Ad Hong Kong, invece, un’altra parte della delegazione ha concluso la sua prolifica tappa incontrando Jimmy Tao, fondatore di Vitargent (azienda che usa una piattaforma/detector per la sicurezza dei cibi che consumiamo quotidianamente partendo da sostanze contenute negli embrioni dei pesci) e David Yeung di Green Monday, start-up che si occupa di sostenibilità ambientale nei consumi alimentari e che cura ad Hong Kong il Restaurant Program, in cui sono inseriti più di 1000 ristoranti che offrono menu salutisti e vegetariani con il supporto della società di Yeung. Al fondatore di Green Monday è stata anche regalata una T-shirt prodotta da EcoAlf (azienda che riutilizza i rifiuti marini per creare capi d’abbigliamento). La scritta, ovviamente, era Because there’s no planet B, il claim di EcoAlf che anche Green Monday ha sposato nella sua lotta all’inquinamento e agli sprechi alimentari.
Oltre a loro, di grande interesse è stato anche l’incontro con E-farm, azienda di Hong Kong che si occupa non soltanto di produzione biologica, ma di ricreare un ecosistema naturale (basato su principi di economia circolare e sostenibilità ambientale) in cui vengono allevate diverse specie animali (tra cui insetti e rane) e vengono realizzati workshop, seminari e incontri con bambini e adulti per sensibilizzarli al tema della protezione ambientale.
Sempre restando ad Hong Kong, i ricercatori hanno potuto conoscere la realtà di Dyelicious, una piccola azienda a conduzione familiare nata nel 2013 con un unico obiettivo: dare nuova vita agli scarti alimentari facendoli diventare colori per tessuti e oggetti. A partire da una miscela-base di zucchero, sale e aceto, Eric Cheung e Winnie Ngai (i due fondatori di Dyelicious) aggiungono diversi ingredienti per ottenere il colore rosso (dal legno), giallo (dalla cipolla e dallo zenzero), viola (dal cavolo) e grigio (dal té). La loro azienda, che è riuscita negli anni a recuperare ben 6 tonnellate di cibo avanzato, vende i suoi tessuti e i suoi colori e insegna ai suoi clienti come usarli per le loro sperimentazioni casalinghe.

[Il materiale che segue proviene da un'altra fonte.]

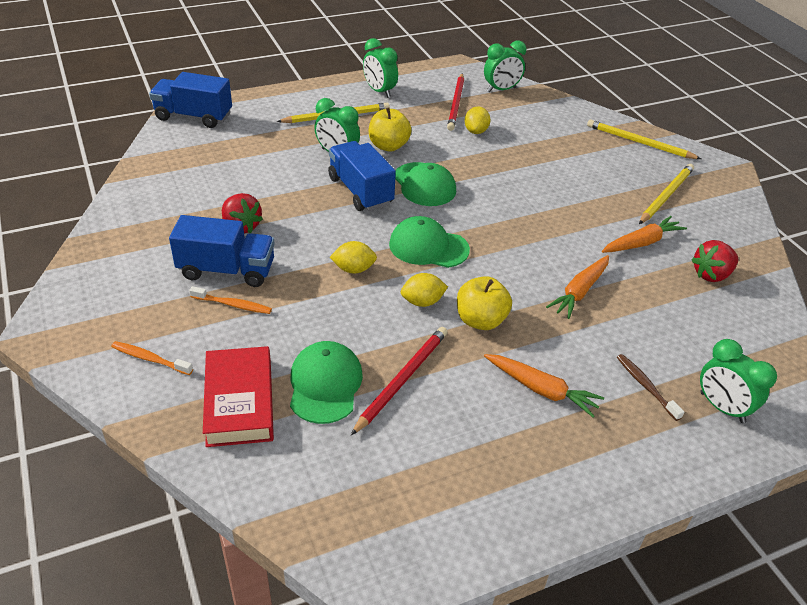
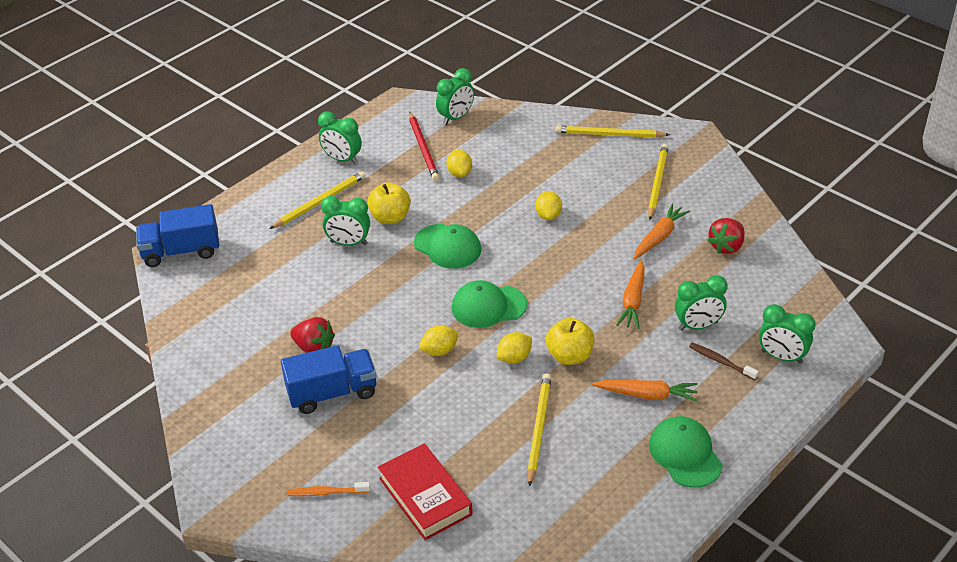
camera: 20 degrees left, 0 degrees up
orange toothbrush [189,286,272,314] -> none
green cap [290,341,363,424] -> green cap moved to [649,416,723,488]
blue truck [328,141,396,211] -> none
red pencil [351,327,448,435] -> yellow pencil [527,373,552,487]
none -> yellow lemon [535,191,562,220]
none -> green clock [675,275,728,331]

Il doppio appuntamento di Hong Kong e Tokyo ha senz’altro preparato il terreno per affrontare nuove sfide nel continente asiatico. L’intera delegazione sarà nei prossimi giorni a Shanghai, città fulcro dell’economia cinese, per continuare la sua Global Mission, come sempre, all’insegna dell’innovazione e della sostenibilità.